# Harbor Freight Bench Grinder Stand: Solid, great value



## dbhost

FWIW, I am not a HF hater in the slightest. But I have looked at the various HF stands, even owned a few. They put the tools too low for me, and I always ended up stooping to use the tool. Not a knock on the stand, just make sure it puts the tool at a good working height for YOU… For me to be comfortable, I would need the stand to be about 4" taller… Of course this is a good excuse to build and keep a drawer box under the grinder for various grinding accessories…


----------



## MarkColan

I was concerned about the height, too. But I noticed that the stand itself (without the bench top) was already as high as the work bench I used to use with the old washing machine motor grinder, and that height worked out for me.

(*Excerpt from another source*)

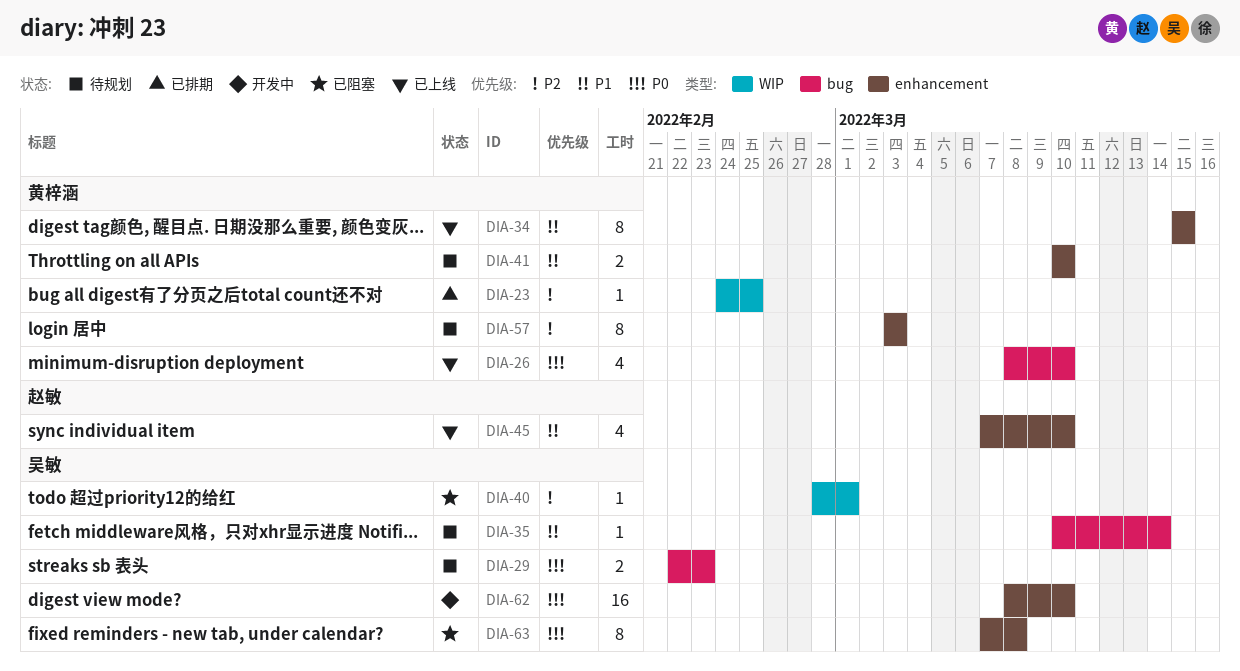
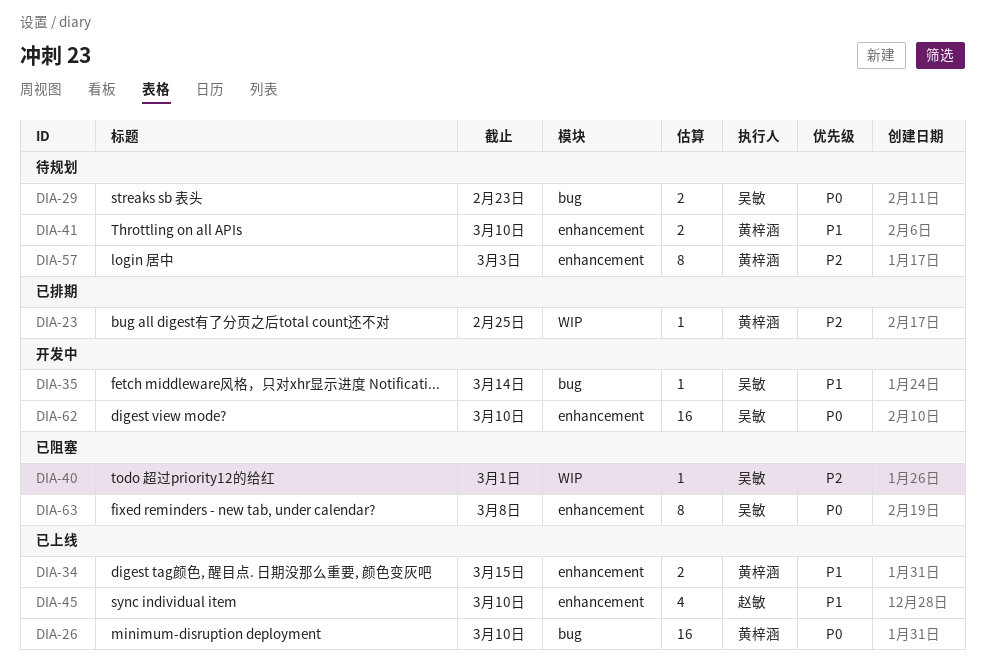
DIA-26, estimate: 4 -> 16
DIA-34, estimate: 8 -> 2
DIA-35, status: 待规划 -> 开发中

I did consider building it a bit higher - putting a drawer unit as part of the bench top, on top - but decided I really don't want to bring the grinder closer to my face.

Thanks for writing!


----------



## dbhost

No worries. The difference is the height of the person, not the machine… I am 6' even, and I HATE stooping due to back problems.. So things tend to go high for me… My workbench that I set my grinder on now is 36" off the floor… If you are shorter, or prefer a more relaxed reach (elbows less bent) then the height is perfect… I did have some HF stands for a while, the unversal tool stands, and I agree, they are fairly well made. I did not like the plastic foot thingies though. I plasti-dipped mine…


----------



## MarkColan

It was the universal tools stand that I thought was a tad flimsy. It was made with thinner metal. The bench grinder stand is the one I used, and it has 1/16" metal, and is quite sturdy.


----------